Written request: Reproduce the material below with every occurrence of "clock" replaced by "timepiece" and all other text unchanged. Omit the pictures from your answer.
+++ Data for the task
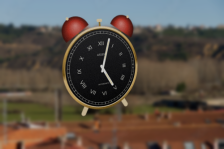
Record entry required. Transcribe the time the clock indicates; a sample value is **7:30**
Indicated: **5:03**
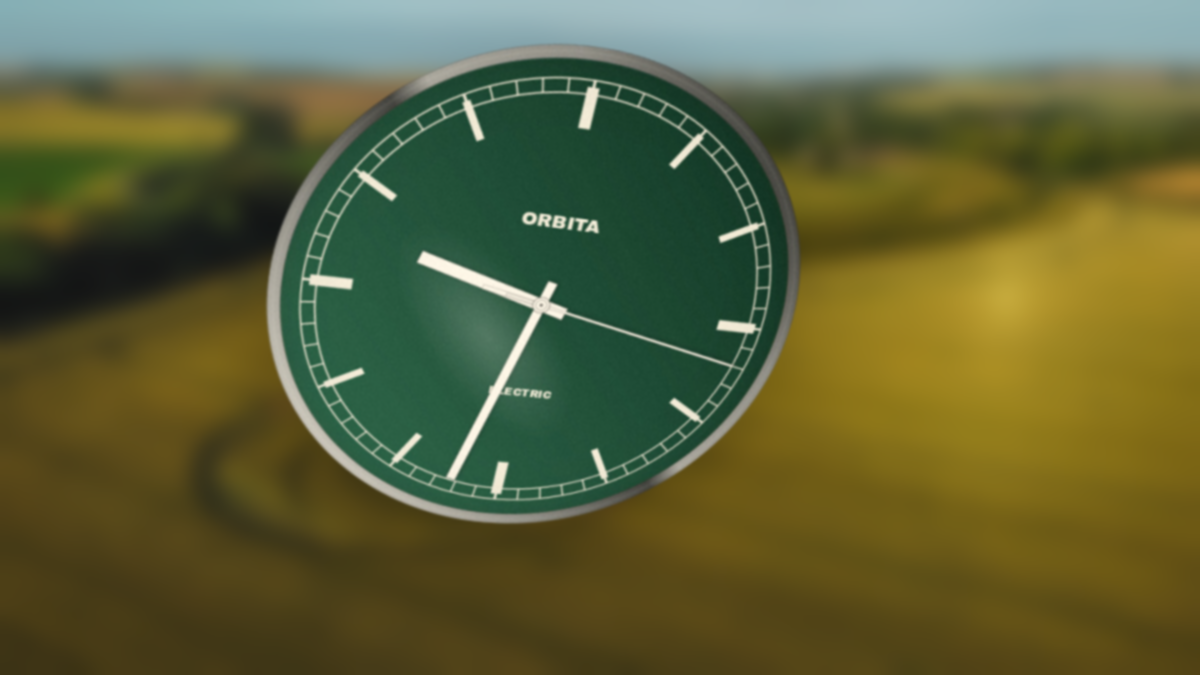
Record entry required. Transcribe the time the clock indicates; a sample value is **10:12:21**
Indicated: **9:32:17**
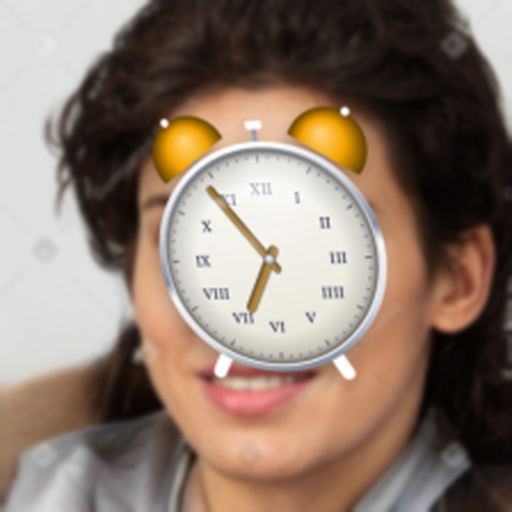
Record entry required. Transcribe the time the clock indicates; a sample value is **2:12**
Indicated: **6:54**
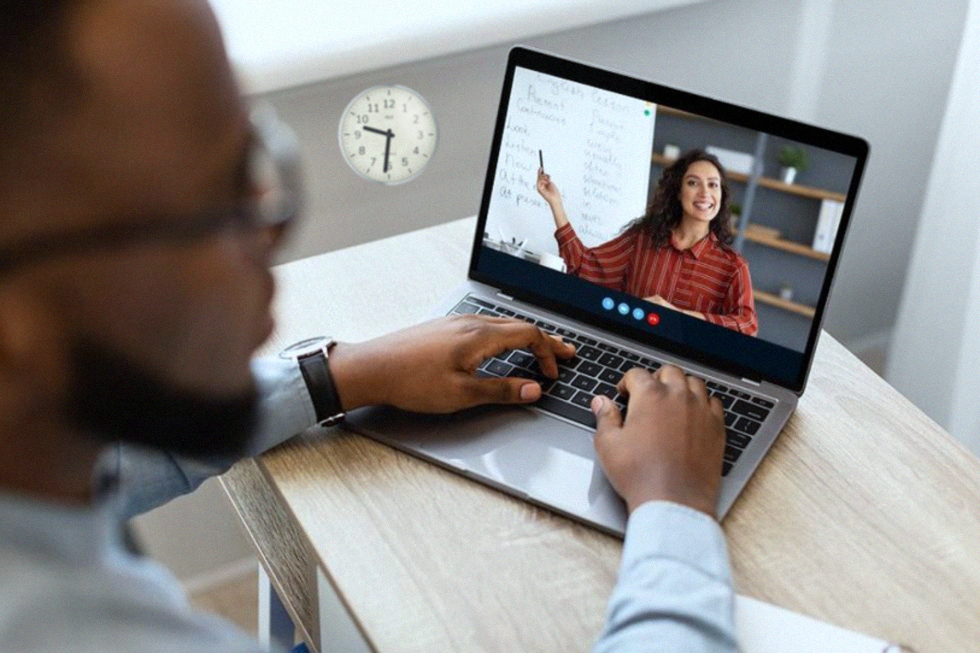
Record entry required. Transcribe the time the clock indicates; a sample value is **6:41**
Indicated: **9:31**
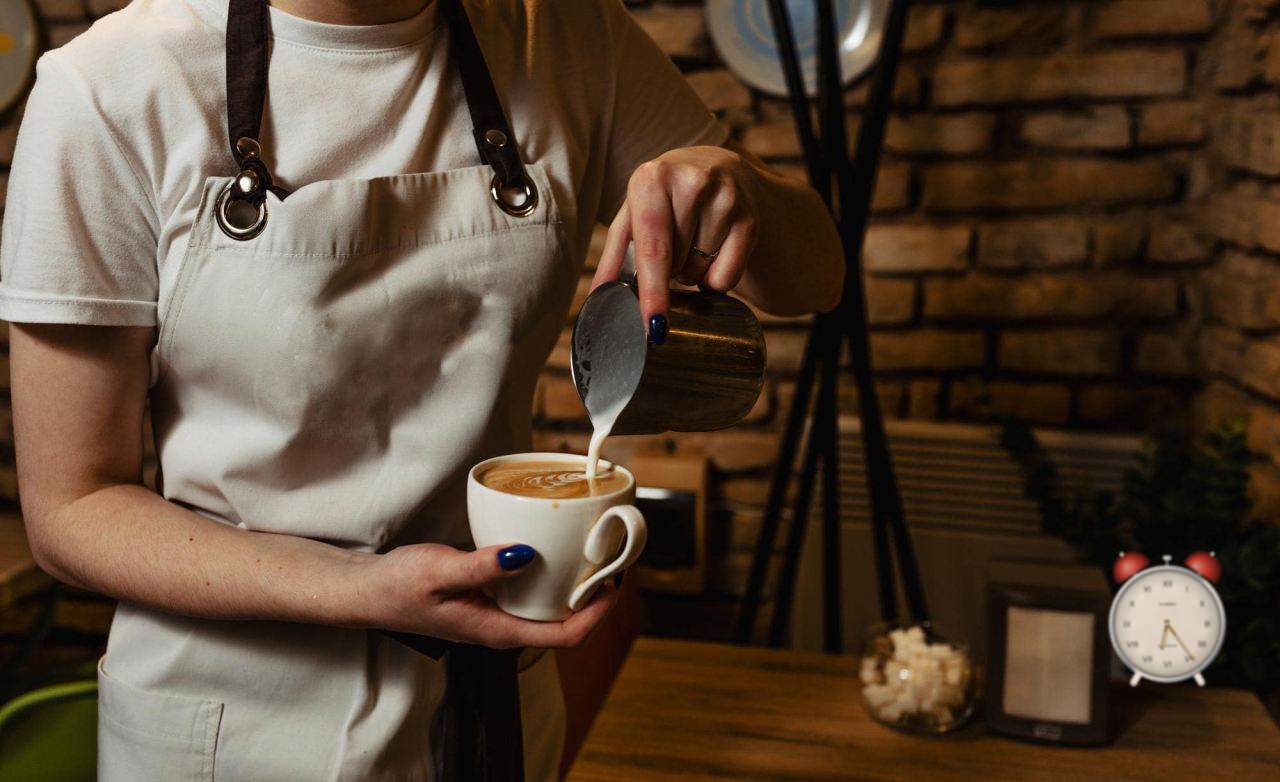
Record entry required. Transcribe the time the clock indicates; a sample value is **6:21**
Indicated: **6:24**
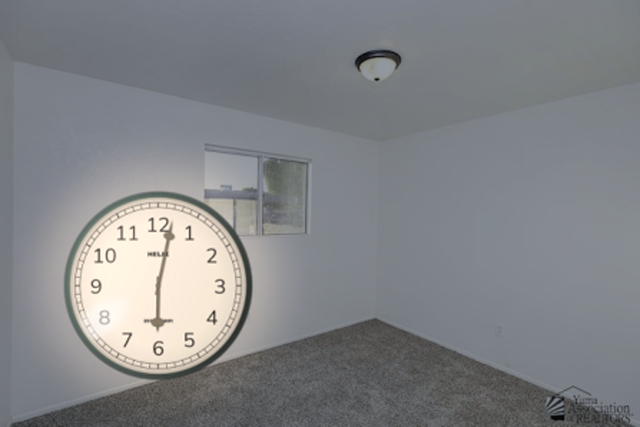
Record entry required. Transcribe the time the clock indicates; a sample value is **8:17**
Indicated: **6:02**
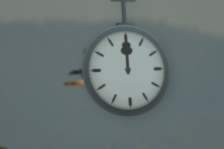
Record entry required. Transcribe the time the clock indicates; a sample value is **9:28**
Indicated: **12:00**
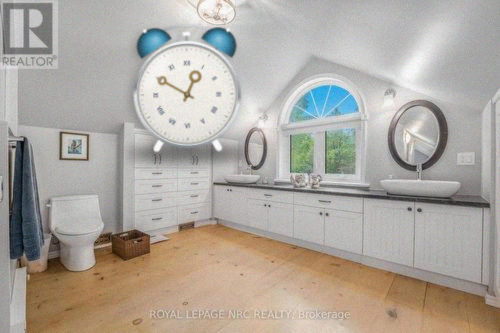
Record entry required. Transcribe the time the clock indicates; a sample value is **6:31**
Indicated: **12:50**
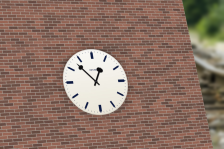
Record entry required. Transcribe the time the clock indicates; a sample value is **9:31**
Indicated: **12:53**
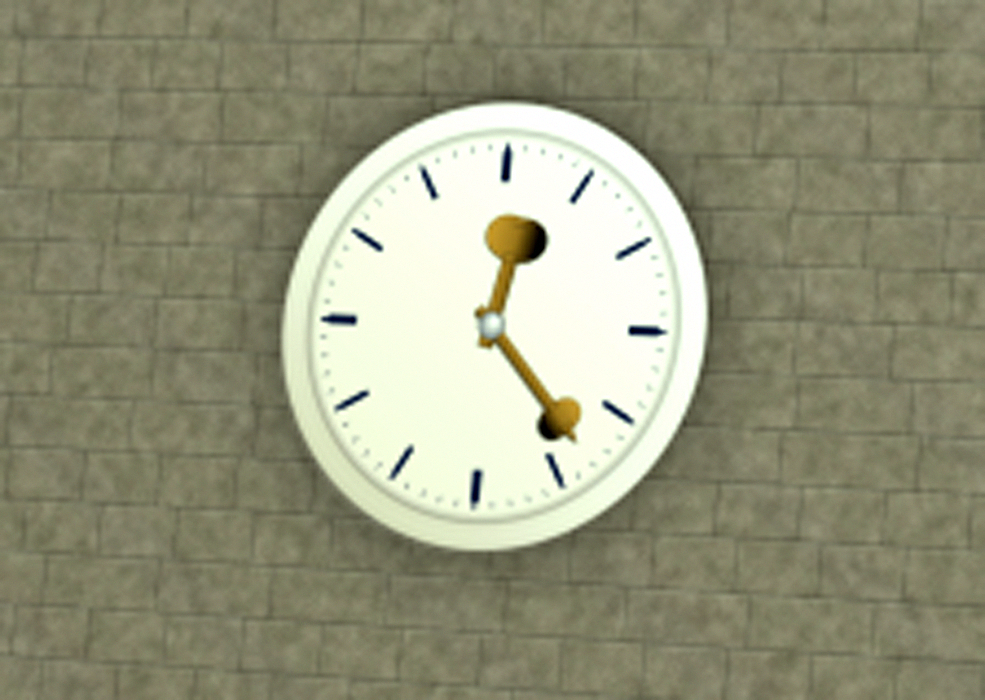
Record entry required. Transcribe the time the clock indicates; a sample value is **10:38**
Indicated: **12:23**
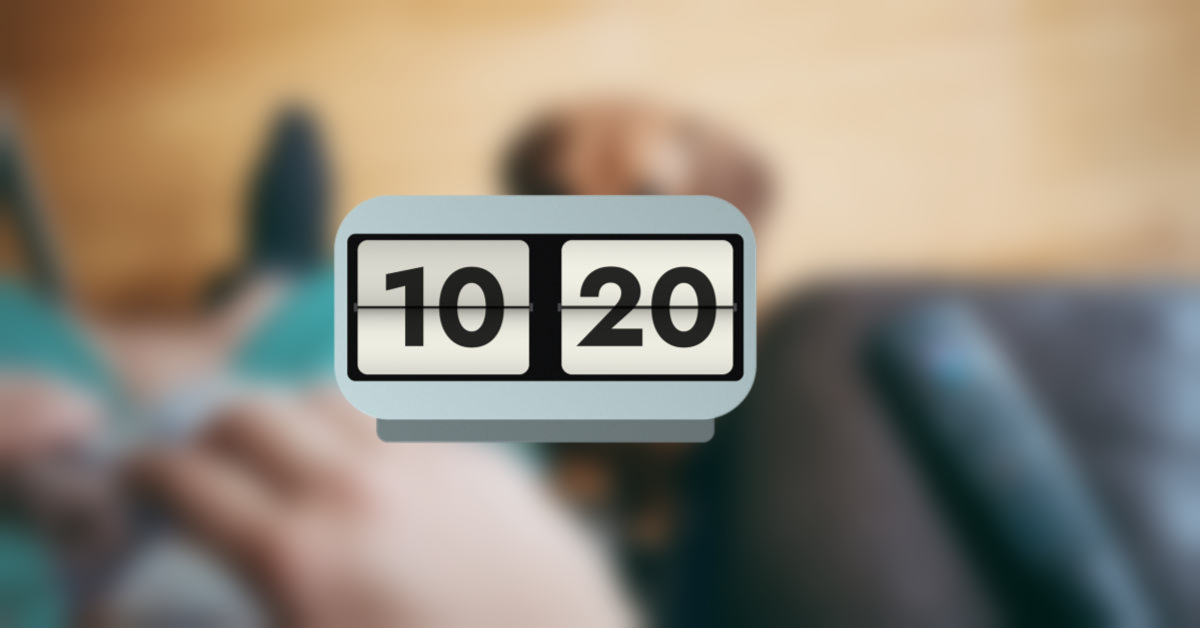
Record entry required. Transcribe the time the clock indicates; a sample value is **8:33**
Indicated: **10:20**
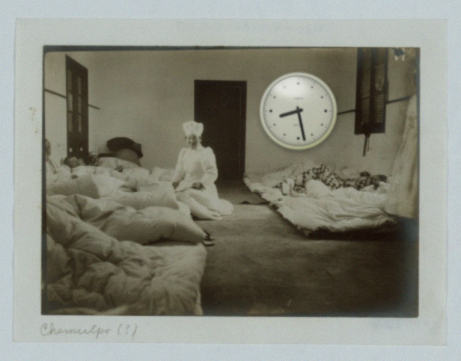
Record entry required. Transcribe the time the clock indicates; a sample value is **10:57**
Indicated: **8:28**
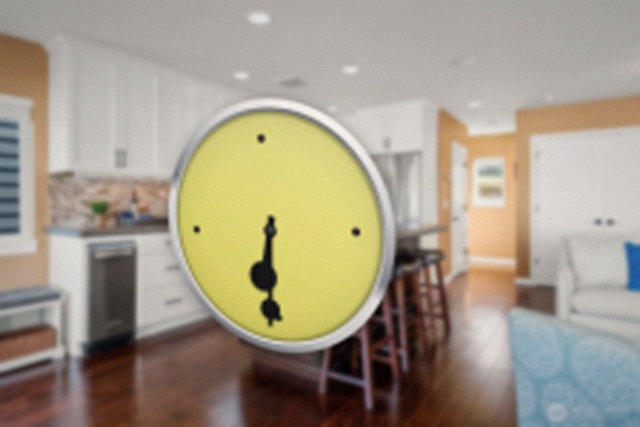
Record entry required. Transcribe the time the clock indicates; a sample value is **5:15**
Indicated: **6:31**
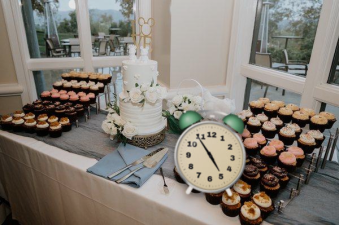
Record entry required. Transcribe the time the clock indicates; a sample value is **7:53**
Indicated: **4:54**
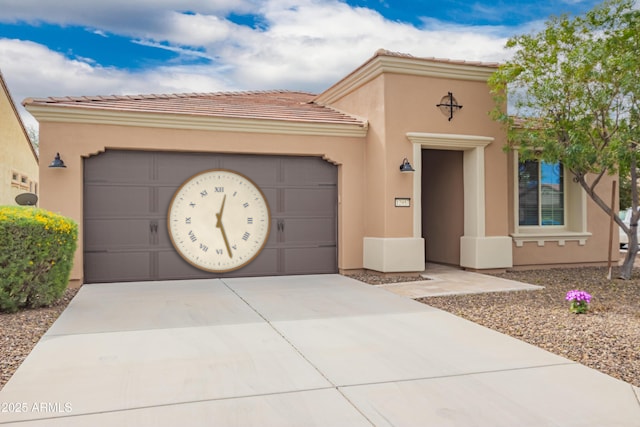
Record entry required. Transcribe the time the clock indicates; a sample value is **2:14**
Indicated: **12:27**
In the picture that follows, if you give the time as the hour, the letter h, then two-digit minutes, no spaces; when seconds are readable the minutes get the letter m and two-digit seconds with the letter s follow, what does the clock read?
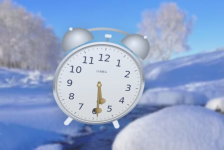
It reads 5h29
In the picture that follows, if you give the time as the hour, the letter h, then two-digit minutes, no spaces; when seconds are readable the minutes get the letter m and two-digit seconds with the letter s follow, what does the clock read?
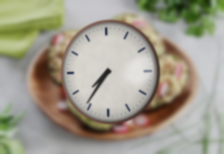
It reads 7h36
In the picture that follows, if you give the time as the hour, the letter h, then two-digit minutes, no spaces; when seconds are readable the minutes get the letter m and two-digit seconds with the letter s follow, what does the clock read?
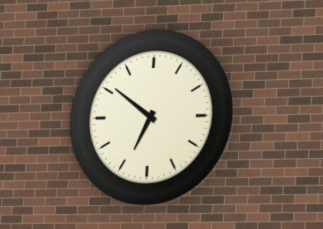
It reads 6h51
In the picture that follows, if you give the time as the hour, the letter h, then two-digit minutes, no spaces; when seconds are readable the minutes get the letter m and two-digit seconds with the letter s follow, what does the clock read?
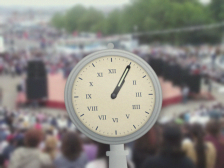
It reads 1h05
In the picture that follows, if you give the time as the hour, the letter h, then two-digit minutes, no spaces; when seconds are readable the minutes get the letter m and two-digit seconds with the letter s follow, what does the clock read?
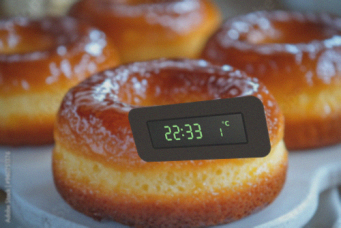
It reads 22h33
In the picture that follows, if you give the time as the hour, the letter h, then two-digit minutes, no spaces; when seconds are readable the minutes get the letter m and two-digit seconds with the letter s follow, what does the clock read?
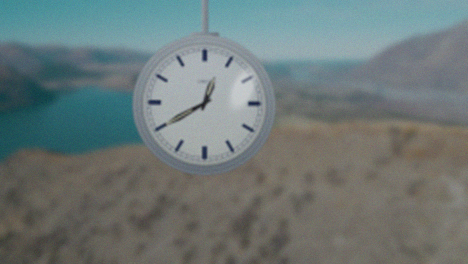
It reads 12h40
++++++
Answer to the task:
Record entry required. Transcribe the time the timepiece indicates; a sample value is **7:30**
Indicated: **5:03**
Record entry required. Transcribe the time the timepiece indicates; a sample value is **10:12:21**
Indicated: **9:32:17**
Record entry required. Transcribe the time the timepiece indicates; a sample value is **2:12**
Indicated: **6:54**
Record entry required. Transcribe the time the timepiece indicates; a sample value is **6:41**
Indicated: **9:31**
Record entry required. Transcribe the time the timepiece indicates; a sample value is **6:21**
Indicated: **6:24**
Record entry required. Transcribe the time the timepiece indicates; a sample value is **8:17**
Indicated: **6:02**
Record entry required. Transcribe the time the timepiece indicates; a sample value is **9:28**
Indicated: **12:00**
Record entry required. Transcribe the time the timepiece indicates; a sample value is **6:31**
Indicated: **12:50**
Record entry required. Transcribe the time the timepiece indicates; a sample value is **9:31**
Indicated: **12:53**
Record entry required. Transcribe the time the timepiece indicates; a sample value is **10:38**
Indicated: **12:23**
Record entry required. Transcribe the time the timepiece indicates; a sample value is **8:33**
Indicated: **10:20**
Record entry required. Transcribe the time the timepiece indicates; a sample value is **10:57**
Indicated: **8:28**
Record entry required. Transcribe the time the timepiece indicates; a sample value is **5:15**
Indicated: **6:31**
Record entry required. Transcribe the time the timepiece indicates; a sample value is **7:53**
Indicated: **4:54**
Record entry required. Transcribe the time the timepiece indicates; a sample value is **2:14**
Indicated: **12:27**
In the picture that follows, if you give the time as the hour, the letter h, then two-digit minutes, no spaces; when seconds are readable the minutes get the letter m and two-digit seconds with the letter s follow, what does the timepiece read?
It reads 5h29
In the picture that follows, if you give the time as the hour, the letter h, then two-digit minutes, no spaces; when seconds are readable the minutes get the letter m and two-digit seconds with the letter s follow, what does the timepiece read?
It reads 7h36
In the picture that follows, if you give the time as the hour, the letter h, then two-digit minutes, no spaces; when seconds are readable the minutes get the letter m and two-digit seconds with the letter s follow, what does the timepiece read?
It reads 6h51
In the picture that follows, if you give the time as the hour, the letter h, then two-digit minutes, no spaces; when seconds are readable the minutes get the letter m and two-digit seconds with the letter s follow, what does the timepiece read?
It reads 1h05
In the picture that follows, if you give the time as the hour, the letter h, then two-digit minutes, no spaces; when seconds are readable the minutes get the letter m and two-digit seconds with the letter s follow, what does the timepiece read?
It reads 22h33
In the picture that follows, if you give the time as the hour, the letter h, then two-digit minutes, no spaces; when seconds are readable the minutes get the letter m and two-digit seconds with the letter s follow, what does the timepiece read?
It reads 12h40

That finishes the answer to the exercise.